(RECORDS FOR THIS EXERCISE Opens)

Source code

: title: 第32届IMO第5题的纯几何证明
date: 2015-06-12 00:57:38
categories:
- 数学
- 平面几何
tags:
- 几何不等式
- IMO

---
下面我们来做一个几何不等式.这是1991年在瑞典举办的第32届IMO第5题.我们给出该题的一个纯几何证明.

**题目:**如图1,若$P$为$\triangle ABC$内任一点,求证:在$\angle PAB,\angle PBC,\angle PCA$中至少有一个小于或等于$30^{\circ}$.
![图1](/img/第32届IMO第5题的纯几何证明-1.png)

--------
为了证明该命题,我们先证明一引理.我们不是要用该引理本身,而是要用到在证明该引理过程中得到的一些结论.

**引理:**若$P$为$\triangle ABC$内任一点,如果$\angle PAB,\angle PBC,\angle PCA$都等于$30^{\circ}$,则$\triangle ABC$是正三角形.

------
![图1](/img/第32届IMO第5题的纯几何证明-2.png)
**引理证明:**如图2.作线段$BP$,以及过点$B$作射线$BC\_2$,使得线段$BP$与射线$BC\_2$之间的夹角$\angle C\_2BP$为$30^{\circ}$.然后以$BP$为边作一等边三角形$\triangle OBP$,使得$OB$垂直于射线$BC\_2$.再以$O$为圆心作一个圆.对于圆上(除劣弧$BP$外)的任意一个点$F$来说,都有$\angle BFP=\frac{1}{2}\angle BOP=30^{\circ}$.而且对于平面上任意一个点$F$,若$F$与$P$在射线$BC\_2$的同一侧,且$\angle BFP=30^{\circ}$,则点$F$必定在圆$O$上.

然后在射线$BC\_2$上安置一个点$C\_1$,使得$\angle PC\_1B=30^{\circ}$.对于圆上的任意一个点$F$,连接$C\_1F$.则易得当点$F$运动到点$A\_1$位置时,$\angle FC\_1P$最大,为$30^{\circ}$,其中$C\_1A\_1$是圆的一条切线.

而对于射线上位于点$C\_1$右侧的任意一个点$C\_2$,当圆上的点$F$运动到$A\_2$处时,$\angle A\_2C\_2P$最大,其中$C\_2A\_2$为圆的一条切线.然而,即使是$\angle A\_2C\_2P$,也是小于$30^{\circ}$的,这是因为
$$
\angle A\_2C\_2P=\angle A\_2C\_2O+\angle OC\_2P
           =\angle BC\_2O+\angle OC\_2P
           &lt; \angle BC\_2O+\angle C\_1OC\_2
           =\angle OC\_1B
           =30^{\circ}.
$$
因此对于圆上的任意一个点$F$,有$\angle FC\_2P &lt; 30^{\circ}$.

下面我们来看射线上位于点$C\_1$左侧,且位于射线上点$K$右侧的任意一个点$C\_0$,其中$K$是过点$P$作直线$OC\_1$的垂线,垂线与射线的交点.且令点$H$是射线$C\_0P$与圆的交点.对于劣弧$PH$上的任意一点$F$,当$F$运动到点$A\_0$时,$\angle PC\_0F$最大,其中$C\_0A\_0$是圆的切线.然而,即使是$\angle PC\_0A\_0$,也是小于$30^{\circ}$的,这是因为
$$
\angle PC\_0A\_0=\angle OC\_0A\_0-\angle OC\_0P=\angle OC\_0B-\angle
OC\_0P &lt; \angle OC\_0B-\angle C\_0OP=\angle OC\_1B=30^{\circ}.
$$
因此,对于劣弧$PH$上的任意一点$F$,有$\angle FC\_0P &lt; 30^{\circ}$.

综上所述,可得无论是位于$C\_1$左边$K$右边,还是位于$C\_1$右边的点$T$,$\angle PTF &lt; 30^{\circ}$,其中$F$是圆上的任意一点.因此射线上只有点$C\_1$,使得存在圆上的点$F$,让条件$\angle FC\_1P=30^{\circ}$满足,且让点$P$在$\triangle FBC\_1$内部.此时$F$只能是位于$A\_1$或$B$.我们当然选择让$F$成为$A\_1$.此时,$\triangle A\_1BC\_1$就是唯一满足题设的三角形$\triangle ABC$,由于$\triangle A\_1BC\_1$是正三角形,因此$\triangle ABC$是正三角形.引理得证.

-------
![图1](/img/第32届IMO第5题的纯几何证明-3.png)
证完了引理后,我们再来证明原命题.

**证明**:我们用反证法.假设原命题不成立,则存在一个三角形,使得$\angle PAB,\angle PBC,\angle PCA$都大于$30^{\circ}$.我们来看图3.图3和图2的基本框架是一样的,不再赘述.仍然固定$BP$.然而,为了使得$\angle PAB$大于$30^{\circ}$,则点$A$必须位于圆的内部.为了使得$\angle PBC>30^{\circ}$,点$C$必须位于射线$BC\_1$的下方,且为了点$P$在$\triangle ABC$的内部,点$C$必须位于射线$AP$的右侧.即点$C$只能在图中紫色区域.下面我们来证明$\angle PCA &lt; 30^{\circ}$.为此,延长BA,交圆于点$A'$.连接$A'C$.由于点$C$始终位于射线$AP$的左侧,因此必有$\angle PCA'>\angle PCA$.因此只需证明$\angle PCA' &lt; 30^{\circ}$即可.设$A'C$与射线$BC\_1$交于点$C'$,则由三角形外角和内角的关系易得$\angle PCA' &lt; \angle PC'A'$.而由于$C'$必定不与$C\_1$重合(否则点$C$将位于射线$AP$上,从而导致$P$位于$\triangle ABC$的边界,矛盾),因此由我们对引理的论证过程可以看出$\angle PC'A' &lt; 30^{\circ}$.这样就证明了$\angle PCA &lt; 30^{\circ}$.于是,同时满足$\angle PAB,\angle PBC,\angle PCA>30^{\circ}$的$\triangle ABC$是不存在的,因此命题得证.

(RECORDS FOR THIS EXERCISE Closes)

PROBLEM DESCRIPTION ->
Reproduce the records above verbatim, line for line.

OUTPUT ->
Source code

: title: 第32届IMO第5题的纯几何证明
date: 2015-06-12 00:57:38
categories:
- 数学
- 平面几何
tags:
- 几何不等式
- IMO

---
下面我们来做一个几何不等式.这是1991年在瑞典举办的第32届IMO第5题.我们给出该题的一个纯几何证明.

**题目:**如图1,若$P$为$\triangle ABC$内任一点,求证:在$\angle PAB,\angle PBC,\angle PCA$中至少有一个小于或等于$30^{\circ}$.
![图1](/img/第32届IMO第5题的纯几何证明-1.png)

--------
为了证明该命题,我们先证明一引理.我们不是要用该引理本身,而是要用到在证明该引理过程中得到的一些结论.

**引理:**若$P$为$\triangle ABC$内任一点,如果$\angle PAB,\angle PBC,\angle PCA$都等于$30^{\circ}$,则$\triangle ABC$是正三角形.

------
![图1](/img/第32届IMO第5题的纯几何证明-2.png)
**引理证明:**如图2.作线段$BP$,以及过点$B$作射线$BC\_2$,使得线段$BP$与射线$BC\_2$之间的夹角$\angle C\_2BP$为$30^{\circ}$.然后以$BP$为边作一等边三角形$\triangle OBP$,使得$OB$垂直于射线$BC\_2$.再以$O$为圆心作一个圆.对于圆上(除劣弧$BP$外)的任意一个点$F$来说,都有$\angle BFP=\frac{1}{2}\angle BOP=30^{\circ}$.而且对于平面上任意一个点$F$,若$F$与$P$在射线$BC\_2$的同一侧,且$\angle BFP=30^{\circ}$,则点$F$必定在圆$O$上.

然后在射线$BC\_2$上安置一个点$C\_1$,使得$\angle PC\_1B=30^{\circ}$.对于圆上的任意一个点$F$,连接$C\_1F$.则易得当点$F$运动到点$A\_1$位置时,$\angle FC\_1P$最大,为$30^{\circ}$,其中$C\_1A\_1$是圆的一条切线.

而对于射线上位于点$C\_1$右侧的任意一个点$C\_2$,当圆上的点$F$运动到$A\_2$处时,$\angle A\_2C\_2P$最大,其中$C\_2A\_2$为圆的一条切线.然而,即使是$\angle A\_2C\_2P$,也是小于$30^{\circ}$的,这是因为
$$
\angle A\_2C\_2P=\angle A\_2C\_2O+\angle OC\_2P
           =\angle BC\_2O+\angle OC\_2P
           &lt; \angle BC\_2O+\angle C\_1OC\_2
           =\angle OC\_1B
           =30^{\circ}.
$$
因此对于圆上的任意一个点$F$,有$\angle FC\_2P &lt; 30^{\circ}$.

下面我们来看射线上位于点$C\_1$左侧,且位于射线上点$K$右侧的任意一个点$C\_0$,其中$K$是过点$P$作直线$OC\_1$的垂线,垂线与射线的交点.且令点$H$是射线$C\_0P$与圆的交点.对于劣弧$PH$上的任意一点$F$,当$F$运动到点$A\_0$时,$\angle PC\_0F$最大,其中$C\_0A\_0$是圆的切线.然而,即使是$\angle PC\_0A\_0$,也是小于$30^{\circ}$的,这是因为
$$
\angle PC\_0A\_0=\angle OC\_0A\_0-\angle OC\_0P=\angle OC\_0B-\angle
OC\_0P &lt; \angle OC\_0B-\angle C\_0OP=\angle OC\_1B=30^{\circ}.
$$
因此,对于劣弧$PH$上的任意一点$F$,有$\angle FC\_0P &lt; 30^{\circ}$.

综上所述,可得无论是位于$C\_1$左边$K$右边,还是位于$C\_1$右边的点$T$,$\angle PTF &lt; 30^{\circ}$,其中$F$是圆上的任意一点.因此射线上只有点$C\_1$,使得存在圆上的点$F$,让条件$\angle FC\_1P=30^{\circ}$满足,且让点$P$在$\triangle FBC\_1$内部.此时$F$只能是位于$A\_1$或$B$.我们当然选择让$F$成为$A\_1$.此时,$\triangle A\_1BC\_1$就是唯一满足题设的三角形$\triangle ABC$,由于$\triangle A\_1BC\_1$是正三角形,因此$\triangle ABC$是正三角形.引理得证.

-------
![图1](/img/第32届IMO第5题的纯几何证明-3.png)
证完了引理后,我们再来证明原命题.

**证明**:我们用反证法.假设原命题不成立,则存在一个三角形,使得$\angle PAB,\angle PBC,\angle PCA$都大于$30^{\circ}$.我们来看图3.图3和图2的基本框架是一样的,不再赘述.仍然固定$BP$.然而,为了使得$\angle PAB$大于$30^{\circ}$,则点$A$必须位于圆的内部.为了使得$\angle PBC>30^{\circ}$,点$C$必须位于射线$BC\_1$的下方,且为了点$P$在$\triangle ABC$的内部,点$C$必须位于射线$AP$的右侧.即点$C$只能在图中紫色区域.下面我们来证明$\angle PCA &lt; 30^{\circ}$.为此,延长BA,交圆于点$A'$.连接$A'C$.由于点$C$始终位于射线$AP$的左侧,因此必有$\angle PCA'>\angle PCA$.因此只需证明$\angle PCA' &lt; 30^{\circ}$即可.设$A'C$与射线$BC\_1$交于点$C'$,则由三角形外角和内角的关系易得$\angle PCA' &lt; \angle PC'A'$.而由于$C'$必定不与$C\_1$重合(否则点$C$将位于射线$AP$上,从而导致$P$位于$\triangle ABC$的边界,矛盾),因此由我们对引理的论证过程可以看出$\angle PC'A' &lt; 30^{\circ}$.这样就证明了$\angle PCA &lt; 30^{\circ}$.于是,同时满足$\angle PAB,\angle PBC,\angle PCA>30^{\circ}$的$\triangle ABC$是不存在的,因此命题得证.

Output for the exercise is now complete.